Gençlerbirliği teknik direktörü Ümit Özat'ın Antalyaspor deplasmanından takımla birlikte aynı uçakla dönen Gençlerbirliği taraftarı bir baba-oğula saldırdığı iddia edildi.
Yaşanan bu olayın ardından Gençlerbirliği taraftar grubu 'Alkaralar' bir açıklama yaptı. Açıklamada şu ifadelere yer verildi:
"Her yaşanan kepazeliğin ardından Ümit Özat ve şürekası daha fazla çirkinliğe imza atıp, daha fazla yüz kızartabilir mi derken güne bir başka rezillikle başladık.
"KÜFÜR VE HAKARET ETTİ"
Antalyaspor deplasmanından takımla birlikte aynı uçakla dönen taraftarımız Mehmet Soylu ve oğlu Ömer'e saldırıldı. Daha önce de Mehmet Soylu'ya sosyal medya aracılığıyla küfür eden ve bunun hesabını hukuk önünde verecek olan Ümit Özat, dünkü maç sonrası yolcuları uçağa taşıyan otobüste Mehmet Soylu'nun yanına gelerek küfür ve ağır hakaretlerle saldırdı.
"TELEFONU ALARAK SES KAYDINI SİLDİLER"
Bu sırada Ümit Özat'ın basın danışmanı olarak geçen ancak gönüllü kulluğunu yapan, ne idüğü belirsiz, kafilede ne işi olduğu dahi anlaşılamayan Mustafa Çevik ile futbolcularımızdan Zeki Yavru ise Mehmet Soylu'nun oğlu Ömer'i sıkıştırıp elinden cep telefonunu alarak Ümit Özat'ın küfür ve hakaretlerinin olduğu ses kaydını silme cüretini gösterdiler. Bu yaşanan hadise Ümit Özat'ın bir taraftara küfür etmesinden ziyade her bir Gençlerbirliği taraftarına ve bu tribünün tümüne edilmiş bir küfürdür.
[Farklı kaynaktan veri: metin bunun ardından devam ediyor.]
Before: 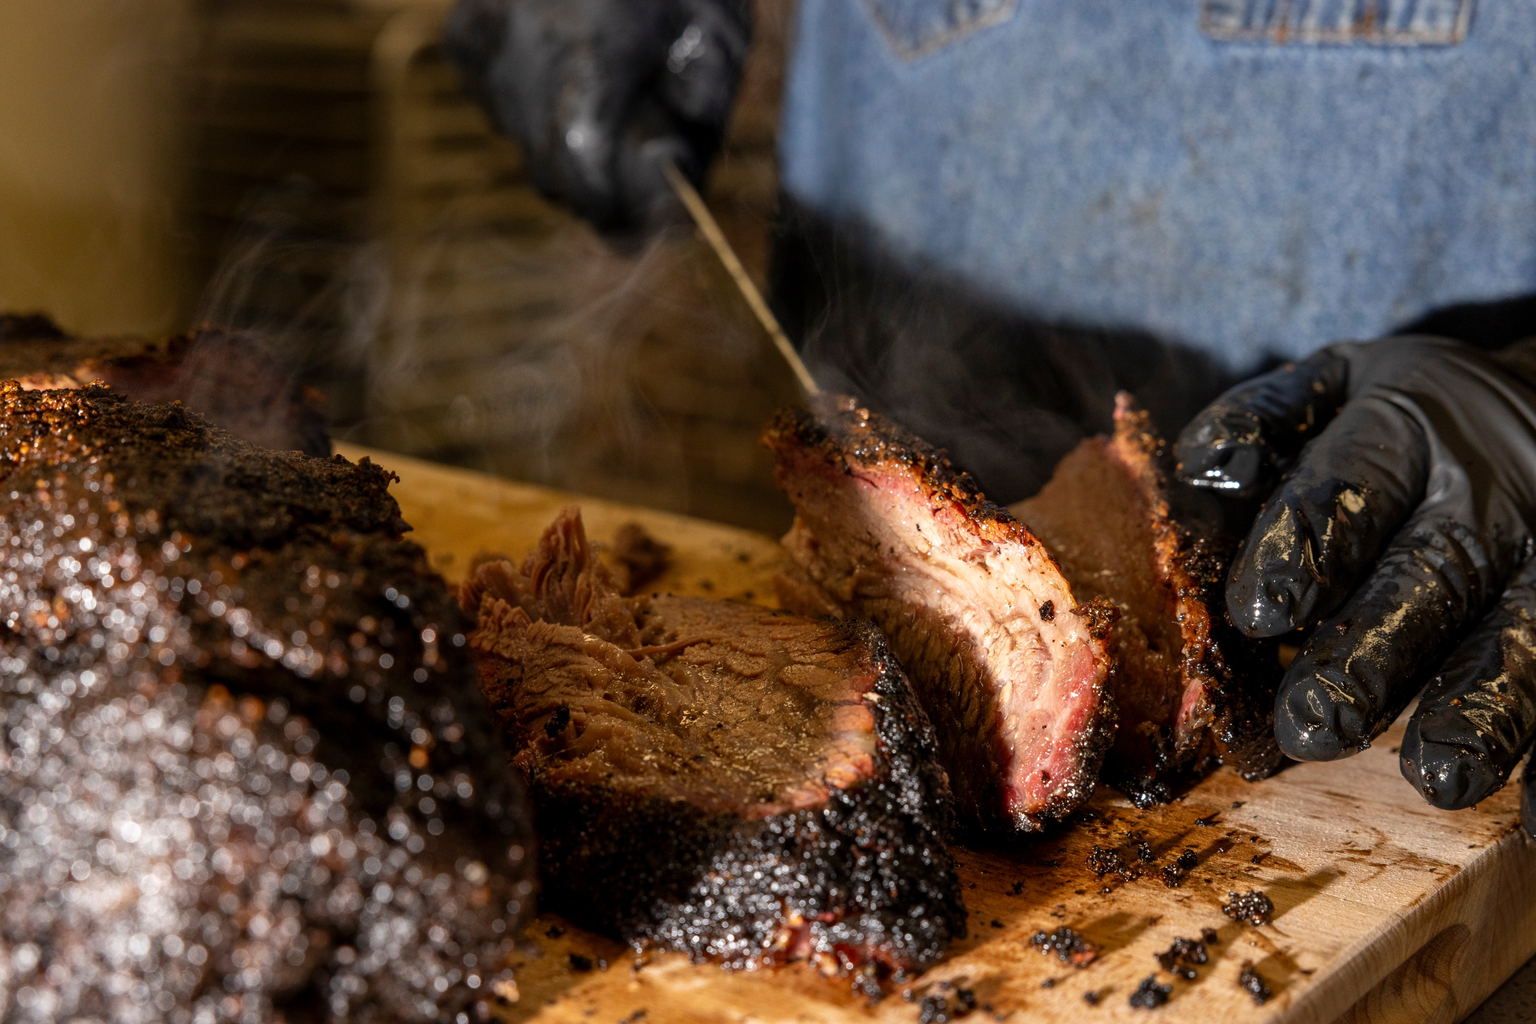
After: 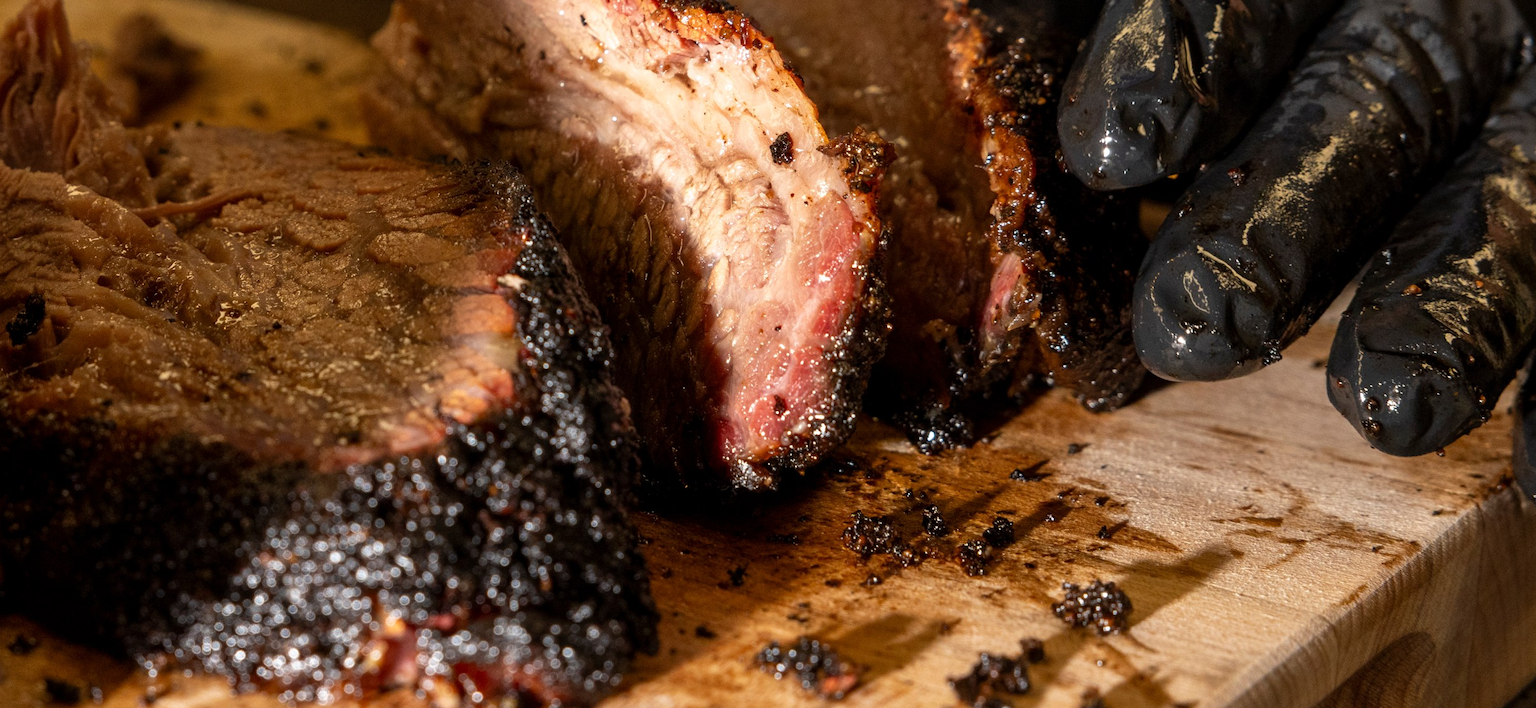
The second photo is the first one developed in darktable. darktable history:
crop and rotate: left 35.184%, top 50.264%, bottom 4.919%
"TARAFTAR BUNUN HESABINI SORAR"
Koskoca Gençlerbirliği camiasının mafya bozuntusu bir adamın egemenliğine girmesini sağlayan iradesiz ve basiretsiz başkan Murat Cavcav ile piyon yöneticilerin bir tepki koymalarını beklemek beyhude olacaktır, farkındayız. Ancak Gençlerbirliği taraftarı da hemen herkesin çok sevdiği Mehmet Soylu'ya yapılmış bu saldırıyı öyle kolay kolay unutmayacak, hesabını soracaktır. Gençlerbirliği birkaç zibidinin, birkaç aşağılık herifin oyuncağı olamayacak kadar büyük bir kulüptür, büyük bir kültürdür.
O nedenle bir kez daha hatırlatmakta beis görmüyoruz: Kendisine Gençlerbirlikli diyen her bir kimse Murat Cavcav, Ümit Özat ve leş kargaları bu kulübün sahip olduğu tüm değerleri yok etmeden önce tepki vermeli, bu zihniyetten kurtulunması adına üzerine düşeni yapmalıdır. Cavcav ve Özat elbet bir gün gidecek ve Gençlerbirliği yine taraftarlarının Gençlerbirliği olacaktır ama o gün geldiğinde de hatırlanan düşmanların sözleri değil, dostların sessizliği olacaktır.